Technical Validation

All curated datasets were derived from a wide body of published and commercial olfactory data and evaluated both prior to compilation in the Pyrfume repository by the corresponding data collectors and/or distributors, and reviewed and cross-checked by the authors of this manuscript.

Usage Notes

In addition to the repository files18, Pyrfume is available to access via [http://github.com/pyrfume]. Pyrfume is a live repository in GitHub and will be updated as new datasets are added.

Sample use cases

The basic Pyrfume ecosystem is described in Figs. 1, 2, and is defined by two ways of interacting with data, which we call bottling and unbottling. Bottling involves investigators readying their experimental data for machine learning applications, and the goal of this process is essentially to make life easy for downstream users (data scientists, computational neuroscientists, machine learning engineers, etc.) through standardization.
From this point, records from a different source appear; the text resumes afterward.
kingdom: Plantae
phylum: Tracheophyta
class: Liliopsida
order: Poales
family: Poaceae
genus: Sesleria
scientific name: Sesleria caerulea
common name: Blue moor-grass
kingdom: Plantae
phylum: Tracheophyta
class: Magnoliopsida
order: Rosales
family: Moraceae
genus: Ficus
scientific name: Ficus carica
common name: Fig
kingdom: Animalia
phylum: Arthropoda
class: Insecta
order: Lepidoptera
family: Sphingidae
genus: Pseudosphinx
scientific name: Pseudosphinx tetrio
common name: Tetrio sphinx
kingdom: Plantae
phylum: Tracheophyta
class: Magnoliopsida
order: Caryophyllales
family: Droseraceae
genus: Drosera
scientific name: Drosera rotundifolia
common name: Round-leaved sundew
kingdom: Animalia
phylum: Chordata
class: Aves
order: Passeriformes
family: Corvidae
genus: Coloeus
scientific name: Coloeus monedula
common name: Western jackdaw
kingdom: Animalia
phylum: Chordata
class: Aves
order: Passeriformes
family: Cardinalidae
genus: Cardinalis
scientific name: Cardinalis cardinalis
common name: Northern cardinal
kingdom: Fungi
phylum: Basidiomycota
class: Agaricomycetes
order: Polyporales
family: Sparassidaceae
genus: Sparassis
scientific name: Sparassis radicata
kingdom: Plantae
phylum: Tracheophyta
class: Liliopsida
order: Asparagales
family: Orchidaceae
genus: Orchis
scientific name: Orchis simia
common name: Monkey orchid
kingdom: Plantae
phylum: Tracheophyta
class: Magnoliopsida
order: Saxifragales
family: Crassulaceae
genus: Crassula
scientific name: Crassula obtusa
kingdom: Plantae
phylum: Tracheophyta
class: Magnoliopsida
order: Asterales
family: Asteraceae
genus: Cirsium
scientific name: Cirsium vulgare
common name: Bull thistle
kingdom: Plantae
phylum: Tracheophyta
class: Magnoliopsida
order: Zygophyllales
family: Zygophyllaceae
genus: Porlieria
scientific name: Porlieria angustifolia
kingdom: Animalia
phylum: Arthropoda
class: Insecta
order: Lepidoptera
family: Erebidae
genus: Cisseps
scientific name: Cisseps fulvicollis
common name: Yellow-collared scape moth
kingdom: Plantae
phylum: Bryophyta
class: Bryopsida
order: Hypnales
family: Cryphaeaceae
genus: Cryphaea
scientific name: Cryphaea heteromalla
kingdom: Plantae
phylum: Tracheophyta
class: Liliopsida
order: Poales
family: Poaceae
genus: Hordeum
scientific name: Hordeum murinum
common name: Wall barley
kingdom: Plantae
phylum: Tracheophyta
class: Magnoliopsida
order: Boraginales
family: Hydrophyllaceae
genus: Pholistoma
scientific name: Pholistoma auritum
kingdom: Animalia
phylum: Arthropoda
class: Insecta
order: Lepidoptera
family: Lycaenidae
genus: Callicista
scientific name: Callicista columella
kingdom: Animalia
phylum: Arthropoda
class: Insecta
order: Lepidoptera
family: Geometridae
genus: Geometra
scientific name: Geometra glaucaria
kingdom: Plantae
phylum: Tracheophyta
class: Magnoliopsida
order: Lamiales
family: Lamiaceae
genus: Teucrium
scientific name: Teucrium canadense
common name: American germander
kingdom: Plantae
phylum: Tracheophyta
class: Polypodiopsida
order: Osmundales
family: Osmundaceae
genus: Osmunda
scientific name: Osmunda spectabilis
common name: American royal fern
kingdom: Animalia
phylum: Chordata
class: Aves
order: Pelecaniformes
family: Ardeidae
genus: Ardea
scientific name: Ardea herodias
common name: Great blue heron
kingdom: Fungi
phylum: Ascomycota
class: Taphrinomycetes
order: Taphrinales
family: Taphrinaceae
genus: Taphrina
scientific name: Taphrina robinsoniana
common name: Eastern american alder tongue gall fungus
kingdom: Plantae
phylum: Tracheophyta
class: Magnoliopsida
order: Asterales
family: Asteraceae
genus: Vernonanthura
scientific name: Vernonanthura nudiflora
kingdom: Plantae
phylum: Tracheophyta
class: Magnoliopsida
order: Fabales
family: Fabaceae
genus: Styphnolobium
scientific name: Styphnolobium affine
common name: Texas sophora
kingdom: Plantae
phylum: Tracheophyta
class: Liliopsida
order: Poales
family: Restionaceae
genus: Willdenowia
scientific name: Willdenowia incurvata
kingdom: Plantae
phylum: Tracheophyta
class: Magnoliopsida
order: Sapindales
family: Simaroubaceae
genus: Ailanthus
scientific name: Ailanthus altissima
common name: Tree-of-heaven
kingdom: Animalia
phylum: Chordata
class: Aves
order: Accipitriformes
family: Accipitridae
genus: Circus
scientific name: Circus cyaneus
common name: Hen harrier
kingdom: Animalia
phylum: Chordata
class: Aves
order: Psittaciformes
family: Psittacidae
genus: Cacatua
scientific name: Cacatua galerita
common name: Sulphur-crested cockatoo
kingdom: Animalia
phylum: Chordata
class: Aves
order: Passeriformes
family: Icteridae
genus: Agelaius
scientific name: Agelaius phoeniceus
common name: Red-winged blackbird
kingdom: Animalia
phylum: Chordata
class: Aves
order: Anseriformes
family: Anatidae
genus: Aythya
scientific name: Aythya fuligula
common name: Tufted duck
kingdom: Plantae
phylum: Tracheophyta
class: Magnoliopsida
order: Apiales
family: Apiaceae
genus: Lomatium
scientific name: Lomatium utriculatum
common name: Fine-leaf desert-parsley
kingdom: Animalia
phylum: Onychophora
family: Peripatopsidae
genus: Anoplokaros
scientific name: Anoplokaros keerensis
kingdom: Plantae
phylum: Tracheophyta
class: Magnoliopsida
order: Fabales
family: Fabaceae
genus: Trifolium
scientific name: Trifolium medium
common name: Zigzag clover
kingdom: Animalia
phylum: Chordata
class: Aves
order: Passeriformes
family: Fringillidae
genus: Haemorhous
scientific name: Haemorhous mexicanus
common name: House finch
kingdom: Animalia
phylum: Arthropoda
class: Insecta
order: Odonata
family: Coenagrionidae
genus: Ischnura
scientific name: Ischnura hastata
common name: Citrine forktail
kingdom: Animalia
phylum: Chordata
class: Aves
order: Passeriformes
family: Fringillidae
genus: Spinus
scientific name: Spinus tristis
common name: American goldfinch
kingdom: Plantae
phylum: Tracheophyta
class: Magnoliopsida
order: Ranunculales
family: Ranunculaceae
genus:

In a typical workflow, an investigator would compile an inventory of all odorants used in their experiments, and then use the Pyrfume functions get_cids() and from_cids() to programatically create the molecules.csv file. Examples of these functions, and others, can be found in Table 2. Creation of the behavior.csv file is more idiosyncratic to the particular experiment under consideration, but is rarely more than an hour’s work. The critical step, as alluded to above, involves defining the measurements that will comprise individual cell values of the dataframe (e.g. “each cell = peak deltaF/F measured in one glomerulus, for one odorant”, or “each cell = an EC50 value reported for one receptor responding to one odorant”, or “each cell = a perceptual rating applied for one descriptor, for one odorant”, etc). As of the writing of this manuscript, there are >40 bottled experiments, comprising data for >20,000 unique odorants. In addition to data assembled from supplemental materials of published research, Pyrfume contains cleaned and digitized versions of several large databases, which are shown in Table 1.

Table 2 The most commonly used Pyrfume functions for creating and working with archives.

Pyrfume offers scientists, engineers, and trainees the opportunity to discover, test, and explore the world of olfactory experience through access to an unprecedented volume and diversity of data linked through a standardized format. Standardization allows for cross-modal analyses, meta-analyses, and benchmark construction for the next generation of predictive models, an example of which can be found in Supplementary Figure 2. The next step is up to the broader research community, whom we welcome to utilize this resource and, where applicable, to contribute their own datasets to increase their visibility and utility. In the past, olfactory research has faced significant constraints posed by the scarcity and inadequacy of available data, making it challenging to draw robust conclusions or develop sophisticated theories. As such, we hope that this resource will provide benchmark datasets for a variety of models and raise the bar for theoretical efforts.